Quel pourrait être le modus vivendi entre l’extrême-gauche et l’extrême-droite au sein du méta-conspirationnisme que nous évoquons ? Dans le retour en force d’une rhétorique qui rappelle finalement celle de l’Abbé Barruel, celle d’un regroupement de personnes conspirant contre le peuple ?
Cette nouvelle phase conspirationniste est intéressante par son aspect polymorphe et polyculturel. Il est donc difficile de déterminer un modus vivendi précis, mais il est possible d’établir une critériologie, où l’on retrouve l’idée, comme vous le dites, d’un regroupement de personnes conspirant contre le peuple, avec un arrière fond quand même très antisémite.
La présence, ou l’absence de preuve, peut être un signe, un indice. Dans cette vision du monde, n’importe quel fait, ou non-fait, peut subir une importation au sein de l’explication conspirationniste. Il peut donc servir à en confirmer la validité. L’indice justifie l’explication autant que celle-ci est justifiée par lui… Bref, on est face à des paranoïaques, ou du moins à une forme de culture paranoïde.

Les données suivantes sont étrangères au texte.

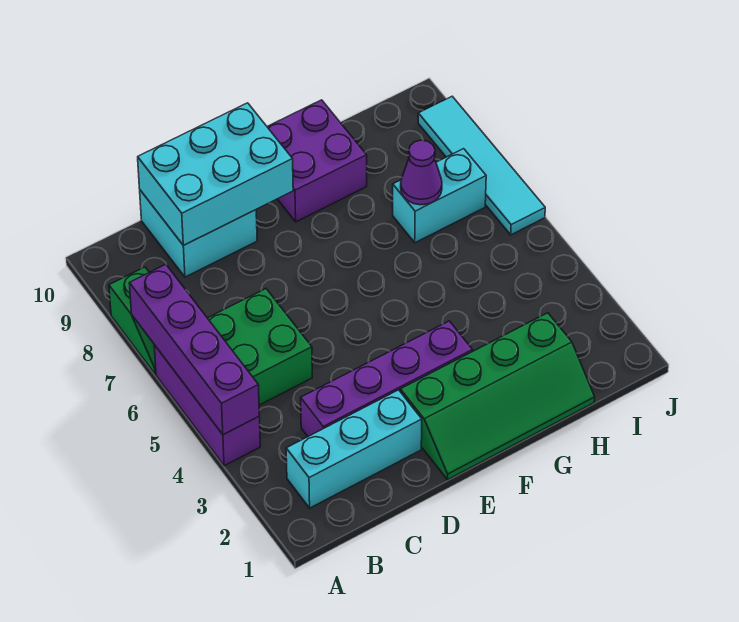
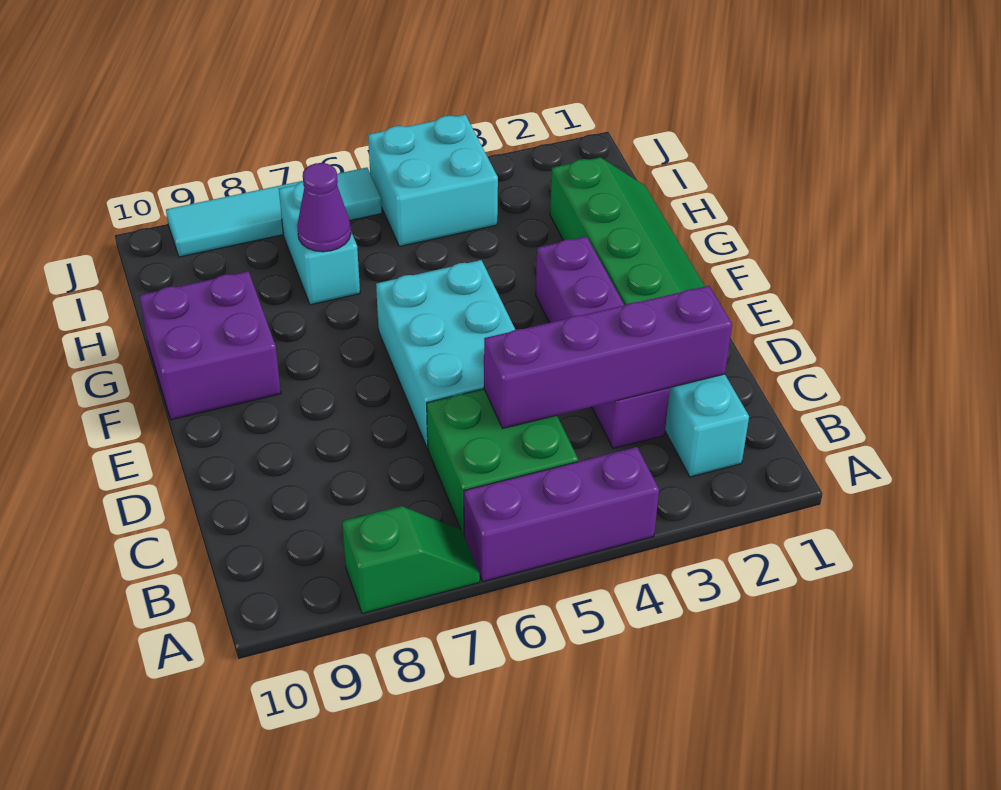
purple 1x4 brick [129,264,259,435] -> purple 1x4 brick moved to [484,286,732,429]
cyan 2x2 brick [140,190,257,277] -> cyan 2x2 brick moved to [368,115,498,246]
cyan 2x3 brick [138,103,293,245] -> cyan 2x3 brick moved to [376,260,515,448]

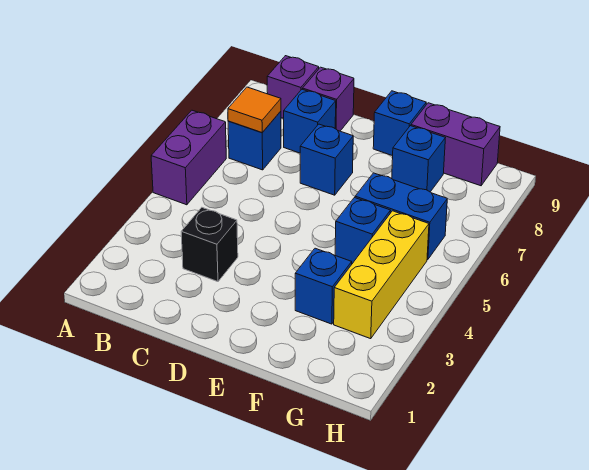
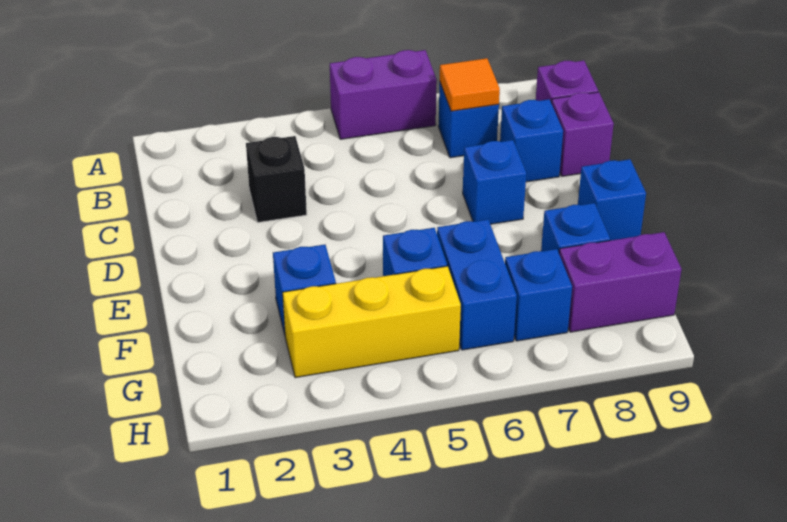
purple 1x2 brick [411,103,500,186] -> purple 1x2 brick turned to [559,232,682,332]
none -> blue 1x1 brick [505,249,572,341]

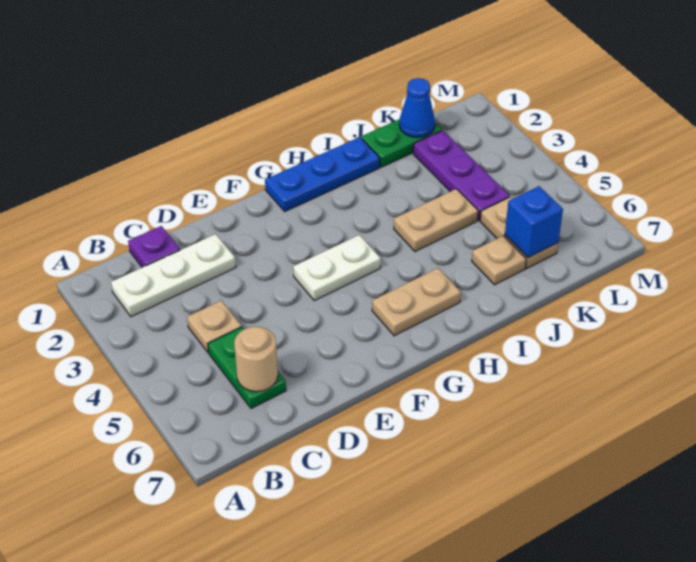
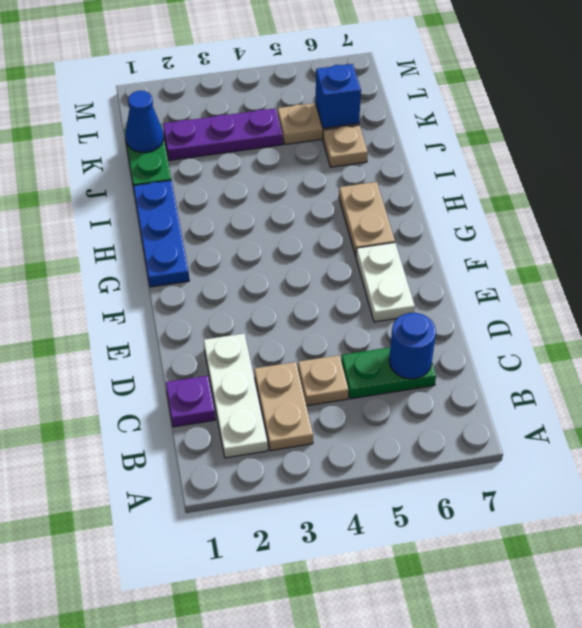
tan 1x1 round brick [234,327,278,392] -> blue 1x1 round brick [389,313,436,379]
white 1x2 plate [293,235,381,301] -> white 1x2 plate moved to [356,243,415,322]
tan 1x2 plate [394,189,478,252] -> tan 1x2 plate moved to [254,362,313,451]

La thématique du complot des élites est récurrente dans l’histoire des idées : on la retrouve à la fin du xixe siècle, dans les années trente, dans les années soixante… Comme un serpent de mer, elle réapparaît régulièrement. Mais il vrai que depuis le début des années deux milles, cette thématique explose, alors qu’elle avait disparu entre les années quatre-vingts et le milieu des années quatre-vingt-dix.
La principale difficulté de ce type de recherches est de définir des frontières entre : 1/des paranoïaques qui élaborent des théories du complot ou des théoriciens qui sombrent dans la paranoïa ; 2/l’amateur de théories conspirationnistes et celui qui y croit réellement ; 3/différentes formes de paranoïa : le délire paranoïaque pur, c’est-à-dire la folie, et le discours de type croyance permettant la compréhension d’un monde incompris. De plus, il existe des possibilités interactionnistes, en particulier lors de théories du complot, quand la réalité entretient la paranoïa. C’est le cas, par exemple, du 11 septembre 2001.